Sustainable communities?

Still, it is hard not to come away with the impression that for much of the population their stay here is temporary, which is hardly a solid basis for developing sustainable communities. Some 300,000 people move here every year and a sizeable proportion of those newcomers must be connected with the construction boom. Not many seem to be planning to still be around in 10 or 15 years when the fruits of their labours are complete. Most confirm that while Dubai is the most exciting place in the world for an engineer or an architect to test themselves right now, it doesn’t appeal long-term.

Gazing down at the vast desert on one side, and the congested highway on the other, you have to marvel at how precarious life, and the lifestyles, in this desert are. You can get anything at a price, but like the people consuming it, it’s all flown in. Smith suggests that Dubai’s ruler could just pump resources into the development of a biofuel to power aeroplanes. It’s no more far-fetched that a lot of other things you come across in Dubai. The question is whether the combined might of money and the brightest engineering can overcome the inconvenient truths facing the planet.

World firsts in sustainability

The first building with 29m diameter wind turbines

Bahrain World Trade Centre, completing the first half of this year

The “sails” of this 240m twin-towered building act as aerofoils, funnelling Bahrain’s strong sea breeze over three wind turbines in the centre, 160m up.
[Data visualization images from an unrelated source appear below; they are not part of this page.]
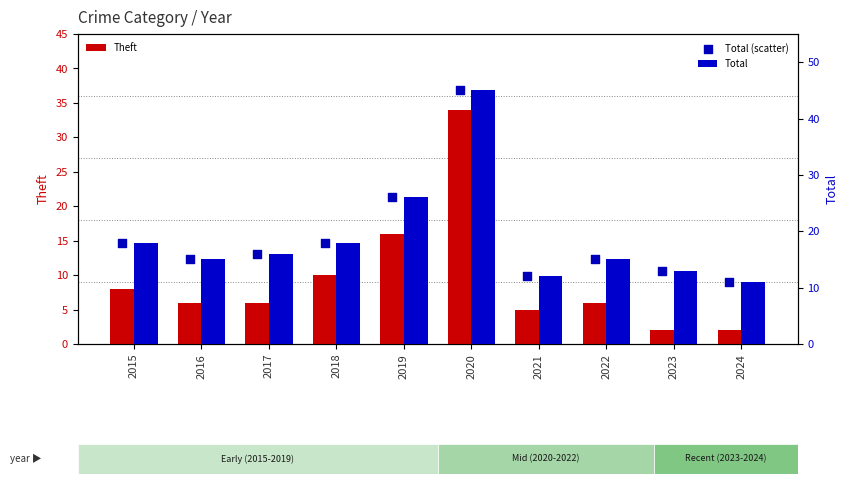

What are all the series names shown in the legend?

Theft, Total, Total (scatter)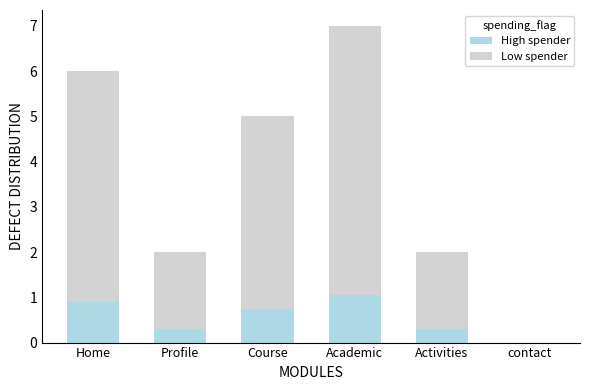

At which category is the sum across all series the highest?

Academic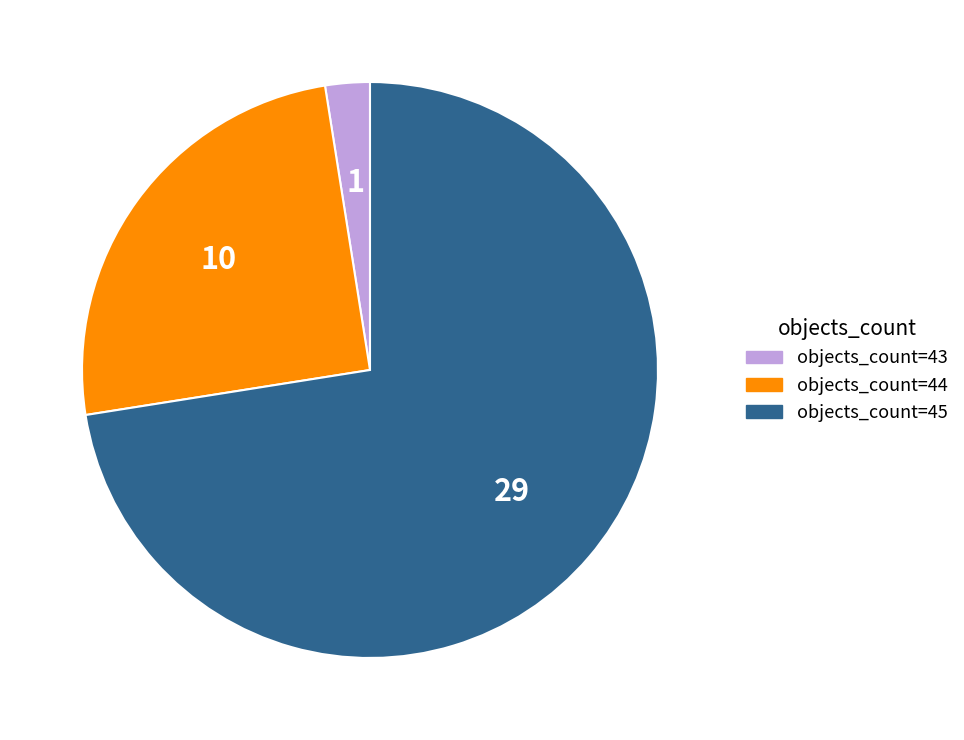

True or false: objects_count=44 accounts for 25% of the total.

True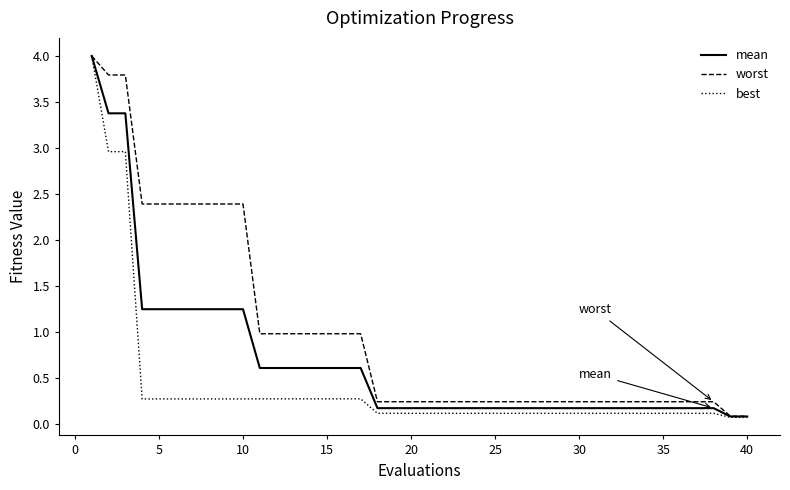

Which series has the largest total across all categories?

worst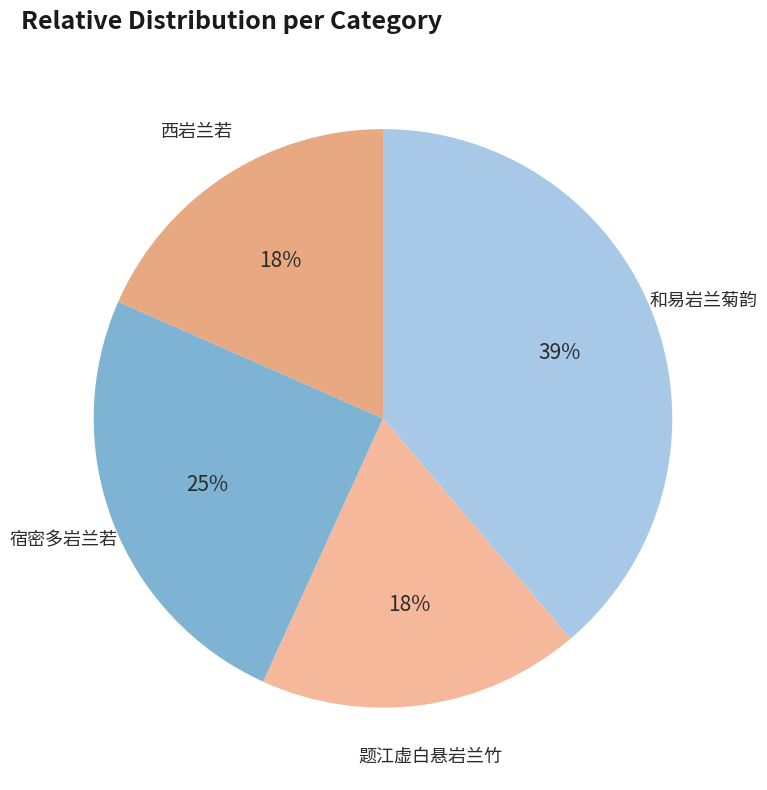

Count the number of slices in the pie.

4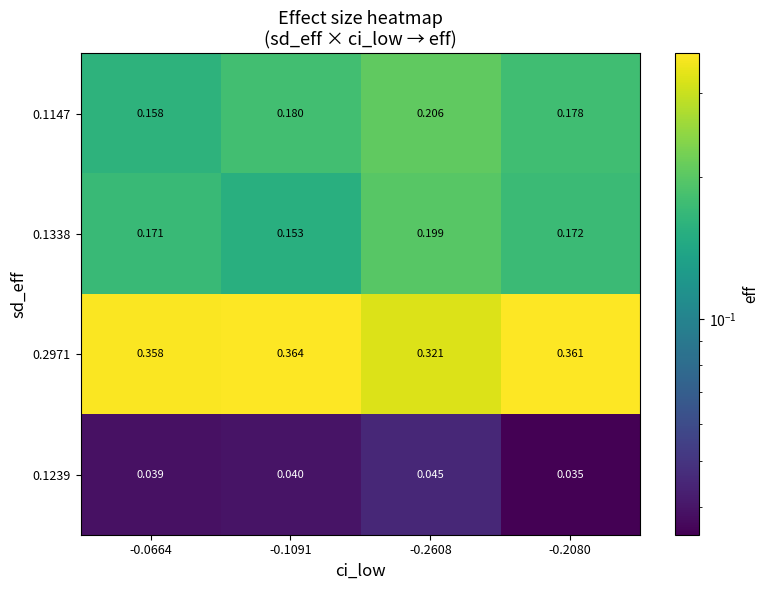

At how many categories does at least one series exceed 0?

4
At full tilt, the turbines can do 210kmph at the tips. Last November, they were tested at 180kmph and the engineers say you can’t hear a thing from inside the building.

The turbines are the standard types used for large-scale power generation in the UK, but this is the first time they’ve been put into a building. The three 29m wind turbines are predicted to generate between 1,100 and 1,300MWh, or 11-15% of the towers’ energy requirements, or the equivalent of 55,000kg of carbon per year in the UK. Atkins estimates that the cost of adding the turbines was only 2-3% of the construction value of the project.

The first skyscraper to get a LEED platinum rating

DIFC Lighthouse, at concept stage

A 400m tower, with 64 storeys of offices and, above them, three horizontal-axis wind turbines integrated into the facade. The building also has an entire wall made of photovoltaic panels to generate solar energy, and together Atkins hopes the renewables will generate 10% of the building’s energy needs. The building is designed to let in light but not heat, minimising lighting and cooling requirements. It is attached to a district cooling system, and has “hundreds” of energy and water-saving measures, including chilled beams, low-energy lighting, advanced lighting controls, low-energy car park ventilation and lighting and an intelligent building management system. Atkins expects the Lighthouse to use 48% less water and 58% less energy than Dubai’s standard designs.

The first eco-city in the desert

Masdar City, at concept stage

This Foster + Partners-designed development in Abu Dhabi has been billed as the world’s first zero-carbon, zero-waste city. It will be home to 47,500 people with an additional working population of 60,500, and has been planned on traditional Arabic lines with a high-density town plan of rectilinear blocks. Photovoltaic cells will be draped over rooftops, electric taxis and a light rail system will transport people, and wind farms and recycling plants will be located outside the city walls.

It is claimed that the “headquarters” of the city, which is being designed by Adrian Smith + Gordon Gill Architecture of Chicago, will be the world’s first large-scale, mixed-use “positive energy” building – that is, one that produces more energy than it consumes.